“Noi riteniamo, nei fatti, che si possa creare un 'modello sardo' di accoglienza che preveda pochi numeri e diffusi nel territorio anche rispettando i parametri dettati dalle norme nazionali secondo un principio di 'vasi comunicanti' fra prima e seconda accoglienza ovvero fra lo sbarco e la concessione dei diritti di asilo. 

Durante pubbliche assemblee, dibattiti, incontri nelle parrocchie, prese di posizione sui media stiamo sostenendo queste posizioni che non sono né popolari né "comode"; abbiamo proposto una politica dell'ascolto, di accompagnamento delle amministrazioni e delle comunità per la gestione di un fenomeno difficile e inedito come quello migratorio. Combattiamo con forza contro gli "scivolamenti" di chiusura, di isolazionismo che talvolta - e sempre più spesso - si trasformano in istinti razzistici e segregazionisti”.

È uno stralcio della lettera congiunta scritta dai presidenti di Anci Sardegna, Emiliano Deiana, e del Cal, Andrea Soddu, e dal sindaco della città metropolitana di Cagliari, Massimo Zedda, indirizzata al presidente della Regione Francesco Pigliaru e all'assessore agli Affari generali Filippo Spanu.

◇ ◇ ◇ ◇ ◇ ◇ ◇

Stampa senza alcuna modifica la parte del brano sull'accoglienza in Sardegna che comincia con "È uno stralcio" e finisce con "generali Filippo Spanu.".

◇ ◇ ◇ ◇ ◇ ◇ ◇

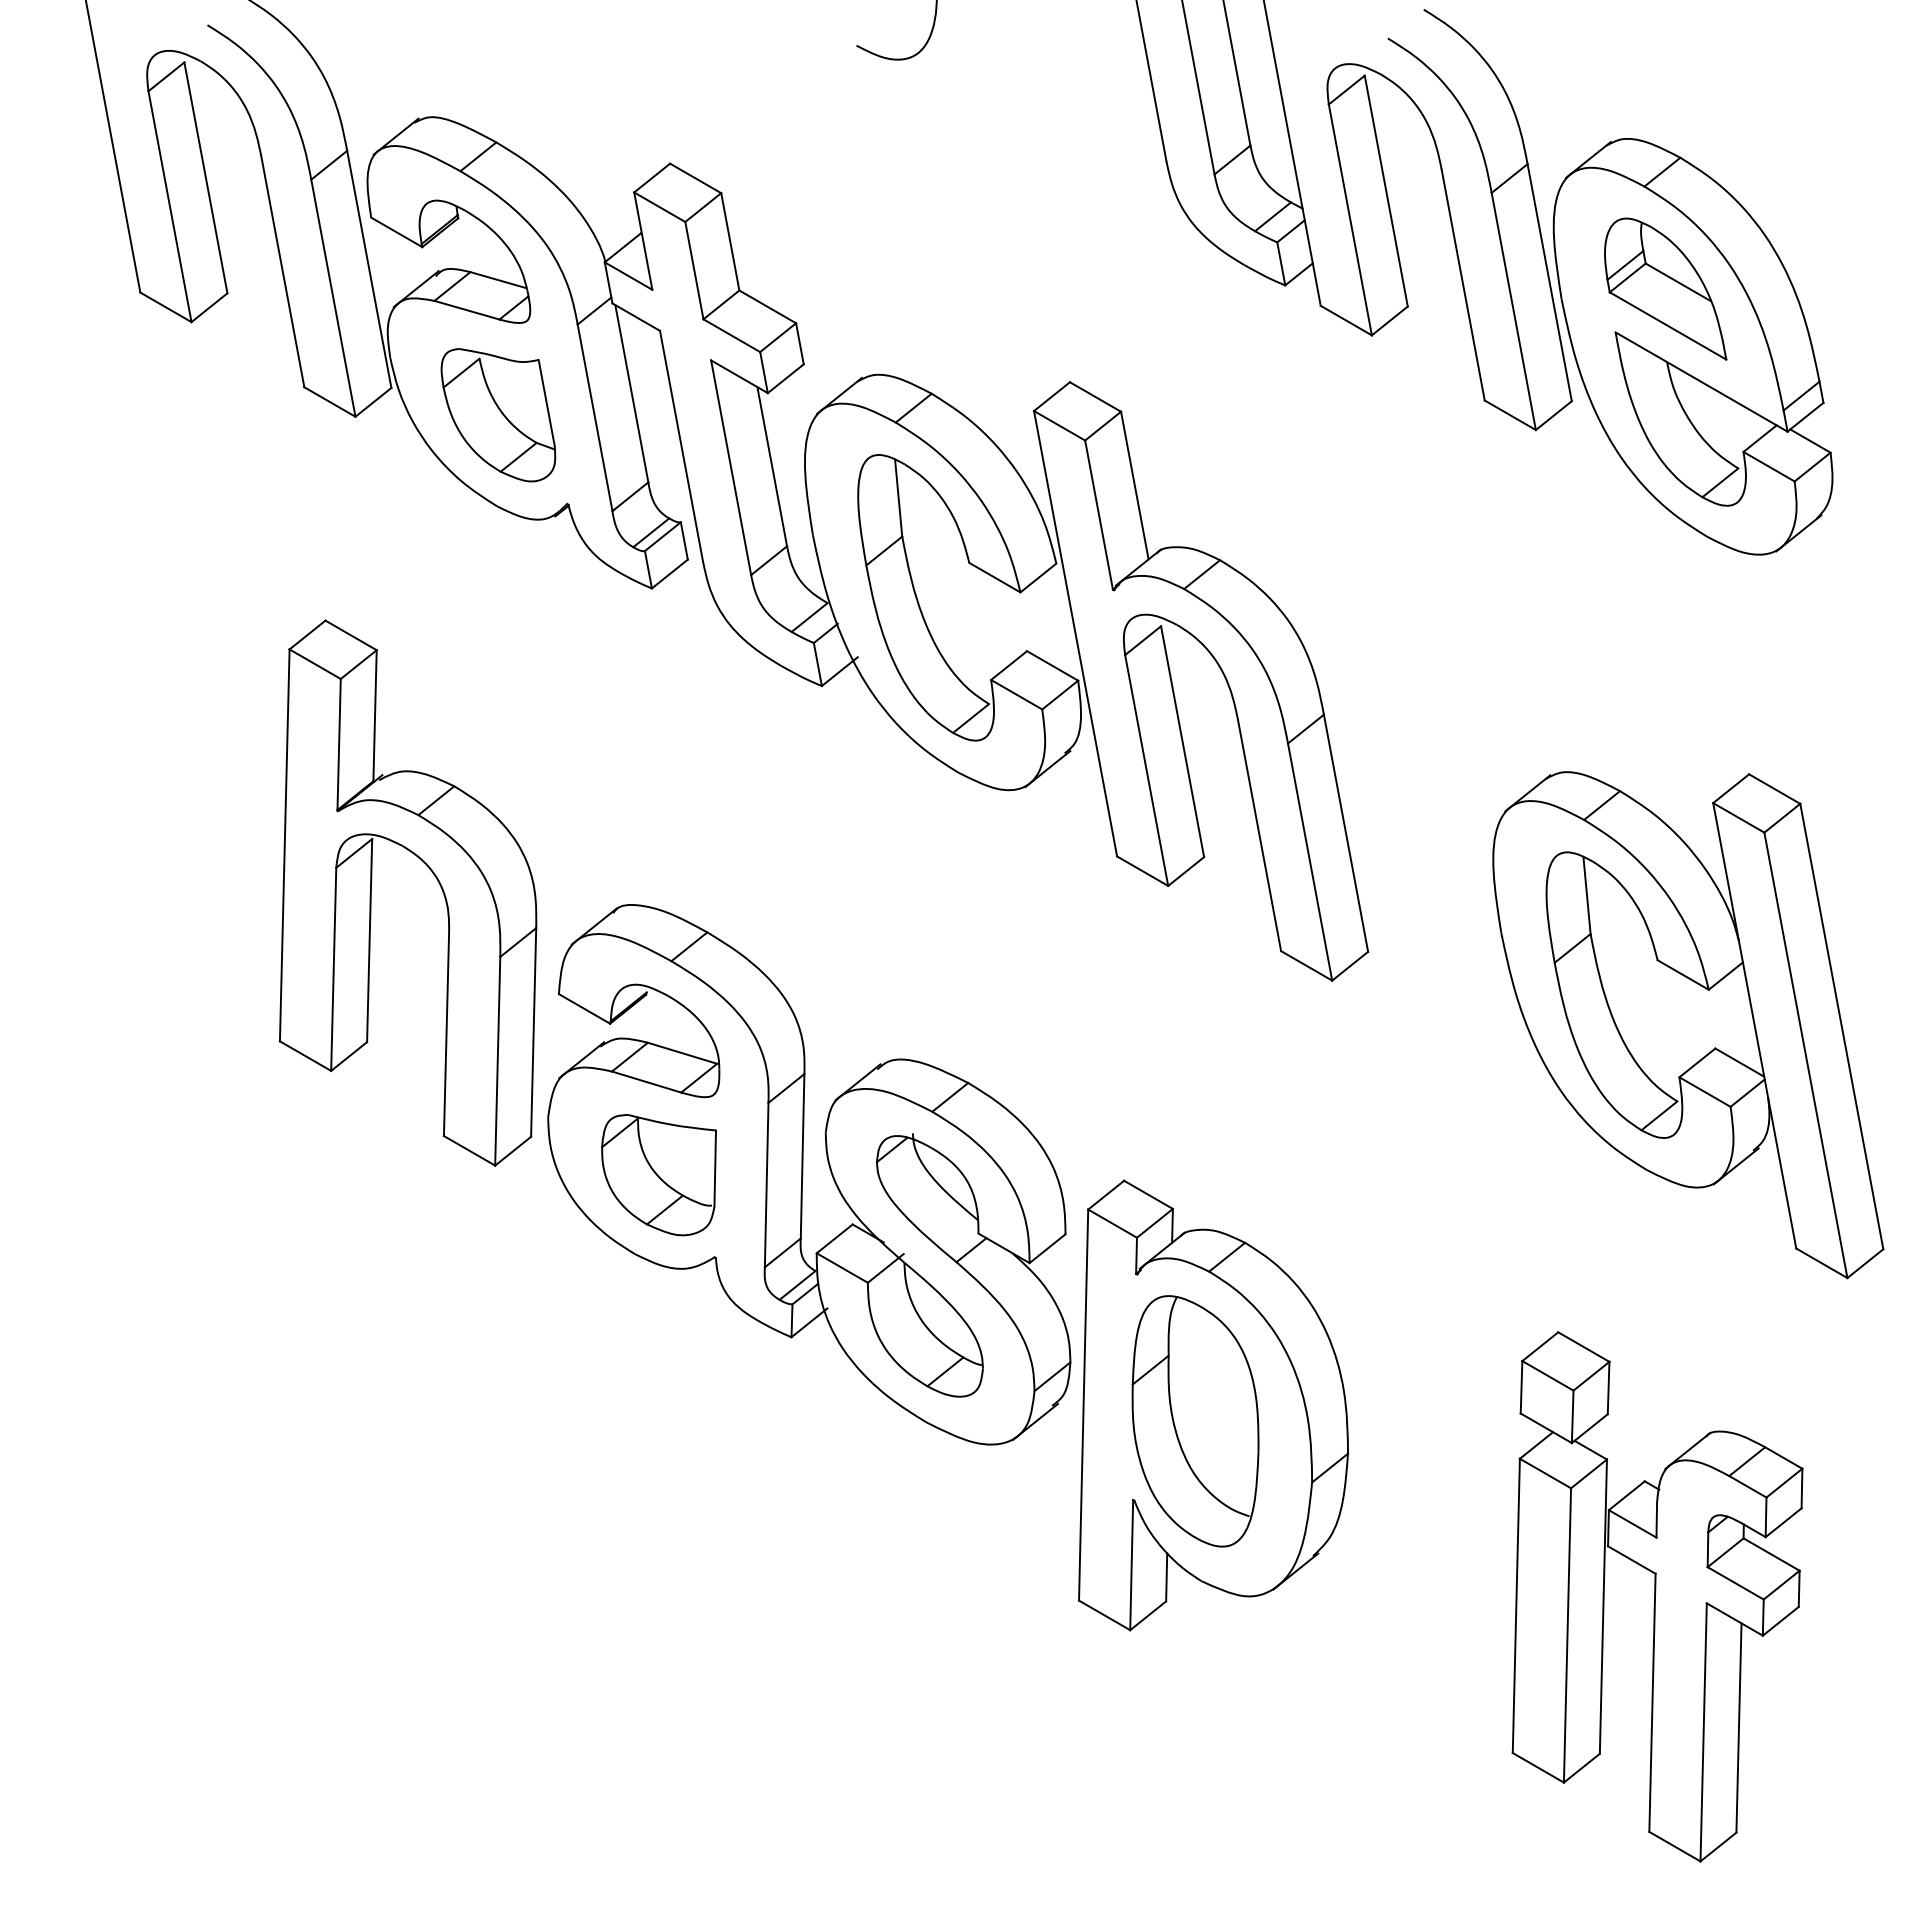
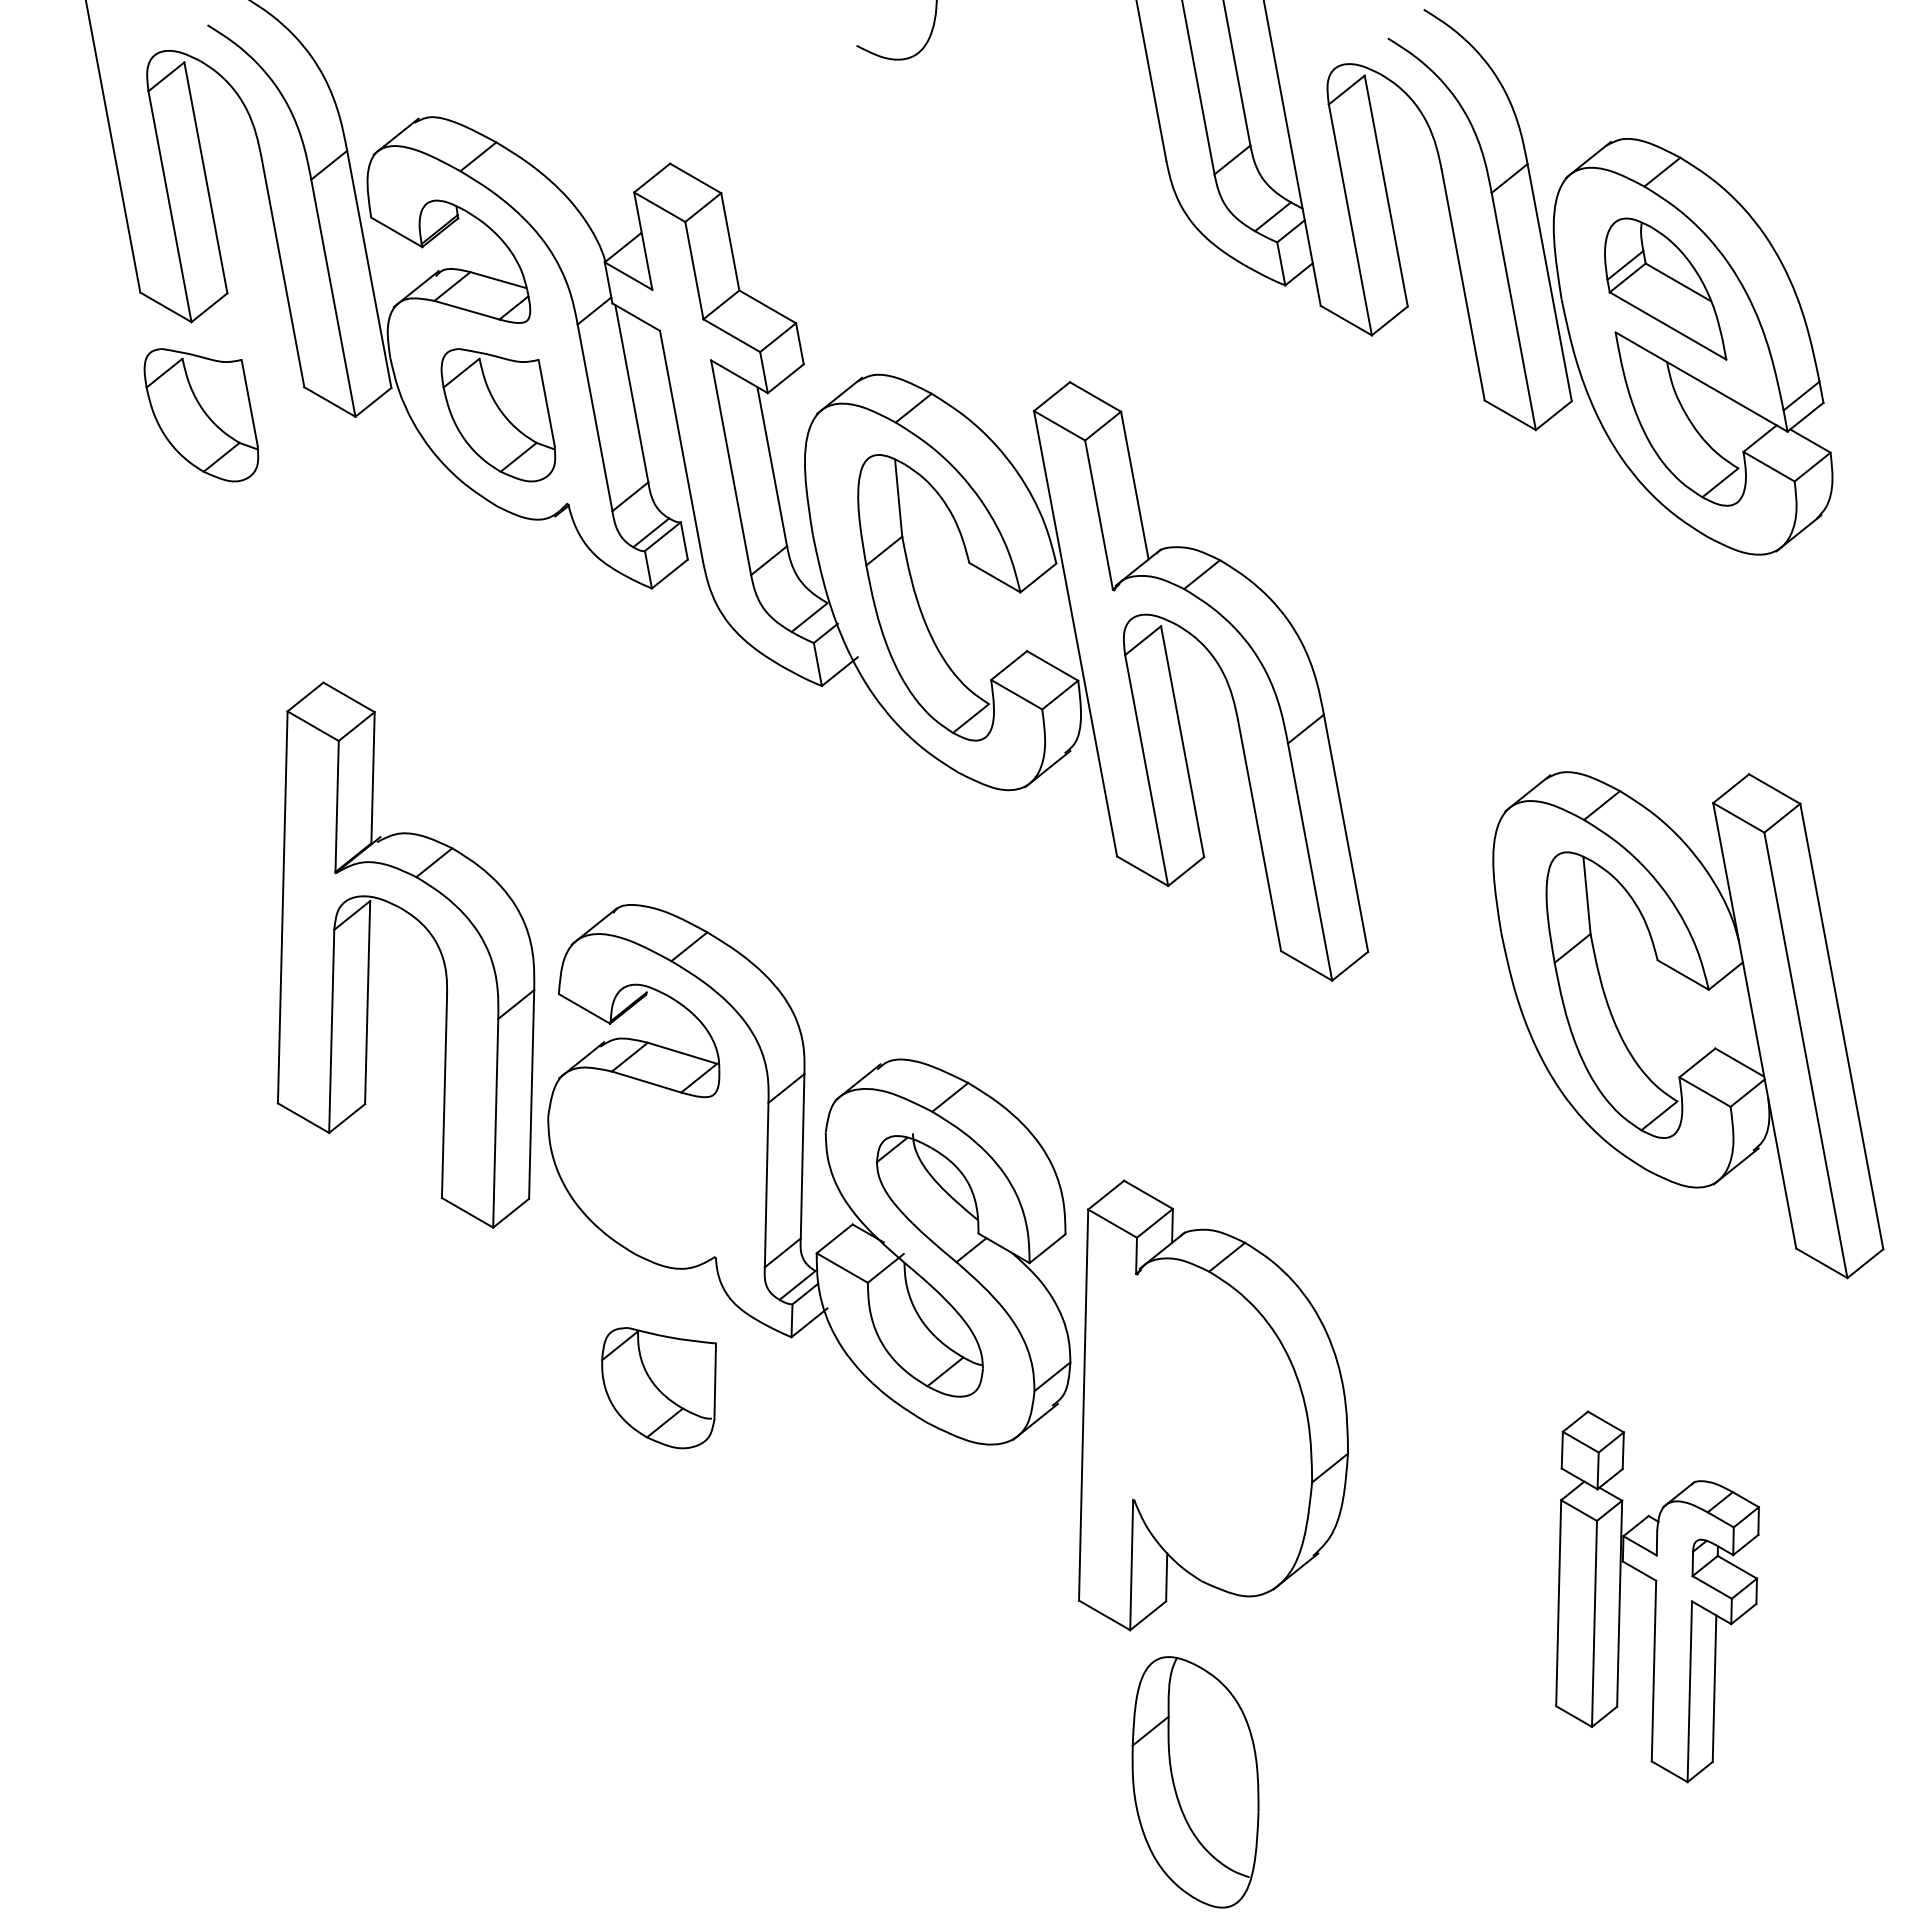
part at (201, 415): none -> present
part at (431, 872) position: (431, 872) -> (429, 934)
part at (658, 1175) position: (658, 1175) -> (658, 1388)
part at (1195, 1421) position: (1195, 1421) -> (1195, 1782)
part at (1657, 1596) size: 293x532 px -> 205x374 px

◇ ◇ ◇ ◇ ◇ ◇ ◇

RISPOSTA SCRITTA:
È uno stralcio della lettera congiunta scritta dai presidenti di Anci Sardegna, Emiliano Deiana, e del Cal, Andrea Soddu, e dal sindaco della città metropolitana di Cagliari, Massimo Zedda, indirizzata al presidente della Regione Francesco Pigliaru e all'assessore agli Affari generali Filippo Spanu.